PIVOT t.price AT t.symbol
FROM [{'symbol':'tdc', 'price': 31.52}, {'symbol': 'amzn', 'price': 840.05}] AS t

results in the tuple

{'tdc':31.52, 'amzn':840.05}

The treatment of MISSING is same to the treatment of MISSING by SELECT VALUE (Tuple Constructors). Namely, whenever an attribute name or attribute value evaluates to MISSING, the corresponding attribute name/value pair will not appear in the tuple.

Example 13.

The query

PIVOT t.price AT t.symbol
FROM [{'symbol':25, 'price':31.52}, {'symbol':'amzn', 'price':840.05}] AS t

results in the tuple

{'amzn': 840.05}

since 25 is not a legitimate attribute name.

Examples

Example 14.

A SFW subquery may appear in the clause of a query, enabling the creation of nested results.

Consider the database

sensors :  [
  {'sensor':1},
  {'sensor':2}
]
logs:  [
  {'sensor':1, 'co':0.4},
  {'sensor':1, 'co':0.2},
  {'sensor':2, 'co':0.3}
]

The query

SELECT VALUE {
  'sensor':  s.sensor,
  'readings': (SELECT VALUE l.co FROM logs AS l WHERE l.sensor = s.sensor)
}
FROM sensors AS s

results into

<<
  {'sensor':1, 'readings':<<0.4, 0.2>>},
  {'sensor':2, 'readings':<<0.3>>}
>>

Notice that each tuple of the result has a nested array, which has been created by the inner SELECT VALUE.

The query could also have been written using SELECT (instead of SELECT VALUE) for the outer query, as follows:

SELECT s.sensor AS sensor,
       ( SELECT VALUE l.co
         FROM logs AS l
         WHERE l.sensor = s.sensor) AS readings
FROM sensors AS s

Furthermore, the AS sensor could be ommitted (as in SQL).

Example 15.

This example shows how the combined action of UNPIVOT and PIVOT enables to analyze the attribute names.
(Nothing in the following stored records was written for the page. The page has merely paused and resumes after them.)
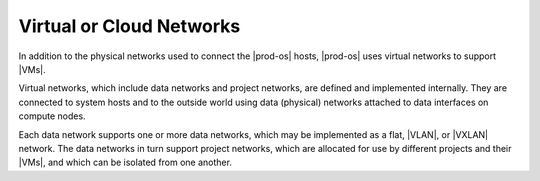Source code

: 
.. yfz1466026434733
.. _virtual-or-cloud-networks:

=========================
Virtual or Cloud Networks
=========================

In addition to the physical networks used to connect the |prod-os| hosts,
|prod-os| uses virtual networks to support |VMs|.

Virtual networks, which include data networks and project networks, are defined
and implemented internally. They are connected to system hosts and to the
outside world using data \(physical\) networks attached to data interfaces on
compute nodes.

Each data network supports one or more data networks, which may be implemented
as a flat, |VLAN|, or |VXLAN| network. The data networks in turn support
project networks, which are allocated for use by different projects and their
|VMs|, and which can be isolated from one another.

.. seealso::

   :ref:`Overview <data-networks-overview>`

   :ref:`Project Networks <project-networks>`

   :ref:`Project Network Planning <project-network-planning>`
Consider the following database that has a sequence of measurements of various gases.

sensors : [
  {'no2':0.6, 'co':0.7, 'co2':0.5},
  {'no2':0.5, 'co':0.4, 'co2':1.3}
]

The following query keeps only the carbon oxides. ^[1]

SELECT VALUE (PIVOT v AT g
              FROM UNPIVOT r AS v AT g
              WHERE g LIKE 'co%')
FROM sensors AS r

The result is

[
  {'co':0.7, 'co2':0.5},
  {'co':0.4, 'co2':1.3}
]

Intuitively, the UNPIVOT turns every instance of the tuple t into a collection. The WHERE filters the collections. The PIVOT pivots the filtered collections back into tuples.

1. The query author is pretty weak in chemistry and cannot enumerate the carbon oxides explicitly in their query.